(Extracted records)

-------

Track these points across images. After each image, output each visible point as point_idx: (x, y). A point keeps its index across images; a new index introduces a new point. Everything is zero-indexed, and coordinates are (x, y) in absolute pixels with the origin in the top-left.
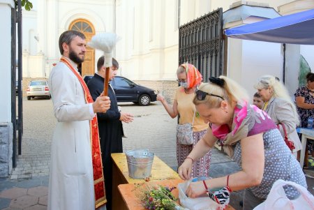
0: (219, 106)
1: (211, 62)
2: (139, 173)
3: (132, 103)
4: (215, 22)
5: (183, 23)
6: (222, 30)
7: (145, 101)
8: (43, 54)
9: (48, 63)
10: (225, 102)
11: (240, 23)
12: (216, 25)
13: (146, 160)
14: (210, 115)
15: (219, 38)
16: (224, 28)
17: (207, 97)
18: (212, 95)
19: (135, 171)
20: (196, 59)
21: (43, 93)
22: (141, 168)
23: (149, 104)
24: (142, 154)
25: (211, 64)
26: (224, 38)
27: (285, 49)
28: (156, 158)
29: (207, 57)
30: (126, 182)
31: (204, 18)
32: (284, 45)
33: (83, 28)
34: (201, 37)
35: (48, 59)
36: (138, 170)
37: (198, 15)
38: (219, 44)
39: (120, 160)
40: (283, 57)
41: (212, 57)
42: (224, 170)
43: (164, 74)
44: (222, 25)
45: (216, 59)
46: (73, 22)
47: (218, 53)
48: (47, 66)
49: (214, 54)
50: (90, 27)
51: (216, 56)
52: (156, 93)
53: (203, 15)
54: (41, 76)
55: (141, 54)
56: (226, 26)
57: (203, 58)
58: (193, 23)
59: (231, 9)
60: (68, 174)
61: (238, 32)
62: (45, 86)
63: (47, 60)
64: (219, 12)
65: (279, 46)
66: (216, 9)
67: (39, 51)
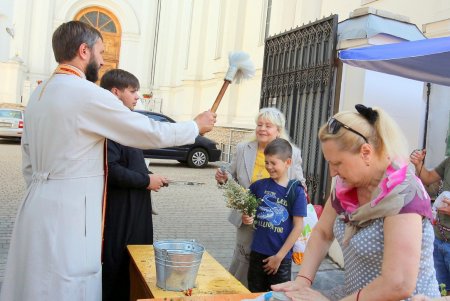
0: (358, 150)
1: (314, 102)
2: (175, 281)
3: (176, 162)
4: (324, 36)
5: (272, 33)
6: (335, 51)
7: (199, 159)
8: (21, 63)
9: (28, 78)
10: (369, 146)
11: (364, 42)
12: (327, 42)
13: (189, 258)
14: (340, 163)
15: (329, 63)
16: (338, 48)
17: (342, 131)
18: (350, 129)
19: (167, 276)
20: (289, 95)
21: (13, 131)
22: (179, 273)
23: (205, 166)
24: (182, 247)
25: (313, 105)
26: (337, 63)
27: (429, 92)
28: (206, 256)
29: (308, 94)
30: (151, 296)
31: (308, 28)
32: (429, 85)
33: (100, 24)
34: (300, 60)
35: (28, 72)
36: (173, 276)
37: (299, 23)
38: (328, 74)
39: (143, 257)
40: (425, 105)
41: (315, 93)
42: (322, 283)
43: (235, 116)
44: (336, 42)
45: (322, 97)
46: (82, 11)
47: (326, 89)
48: (27, 84)
49: (319, 89)
50: (112, 23)
51: (322, 92)
52: (218, 147)
53: (306, 23)
54: (13, 100)
55: (199, 80)
56: (342, 45)
57: (301, 94)
58: (289, 34)
59: (351, 19)
60: (70, 276)
61: (360, 56)
62: (19, 120)
63: (26, 73)
64: (332, 20)
65: (420, 86)
66: (327, 15)
67: (12, 55)
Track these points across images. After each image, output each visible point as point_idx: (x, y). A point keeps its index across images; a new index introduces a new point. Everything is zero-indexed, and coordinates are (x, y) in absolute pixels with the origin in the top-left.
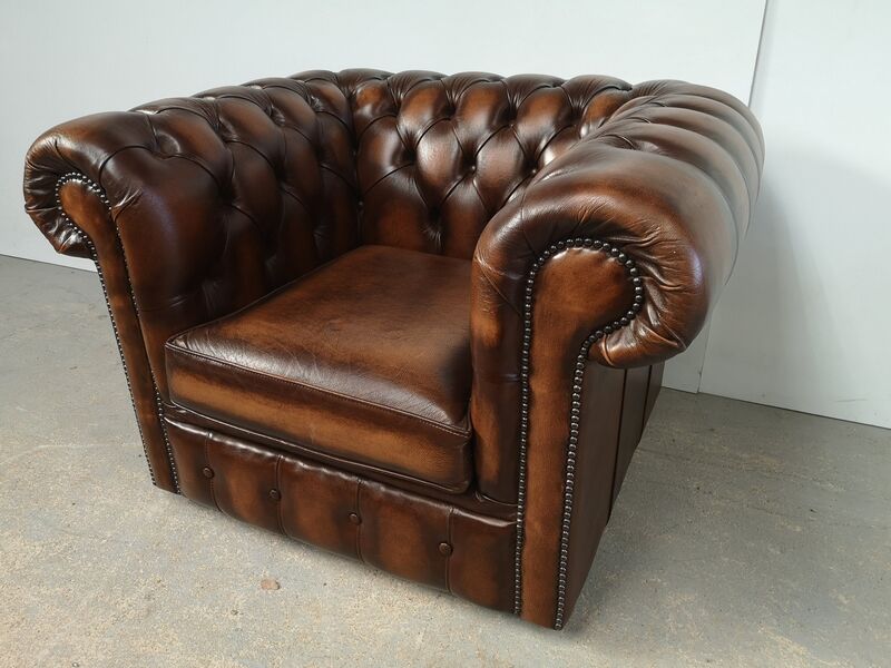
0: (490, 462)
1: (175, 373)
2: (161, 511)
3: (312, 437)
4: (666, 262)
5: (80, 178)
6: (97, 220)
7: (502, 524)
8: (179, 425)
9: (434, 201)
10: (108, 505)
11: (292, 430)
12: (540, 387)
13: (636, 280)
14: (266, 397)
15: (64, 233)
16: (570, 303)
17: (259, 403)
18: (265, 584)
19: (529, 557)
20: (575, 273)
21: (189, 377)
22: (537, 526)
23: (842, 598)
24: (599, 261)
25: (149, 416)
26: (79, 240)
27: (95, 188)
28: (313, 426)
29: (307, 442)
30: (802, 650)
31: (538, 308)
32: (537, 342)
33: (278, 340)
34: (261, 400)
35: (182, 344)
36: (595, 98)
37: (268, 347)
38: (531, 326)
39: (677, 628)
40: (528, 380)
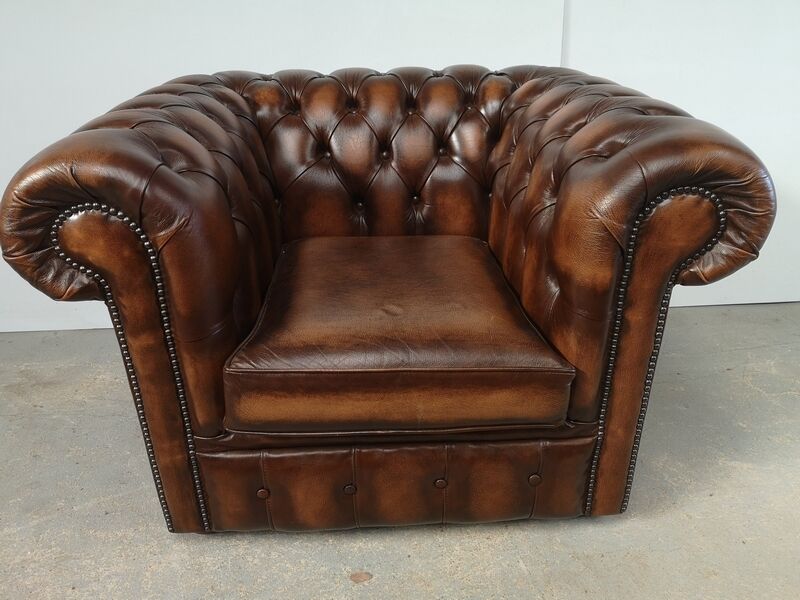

-------

ACTION ITEM
Your answer should be the lines above, from the line containing "54: (41, 76)" up to and including the line containing "66: (216, 9)", reproduced exactly and with nothing else.

TASK RESULT
54: (41, 76)
55: (141, 54)
56: (226, 26)
57: (203, 58)
58: (193, 23)
59: (231, 9)
60: (68, 174)
61: (238, 32)
62: (45, 86)
63: (47, 60)
64: (219, 12)
65: (279, 46)
66: (216, 9)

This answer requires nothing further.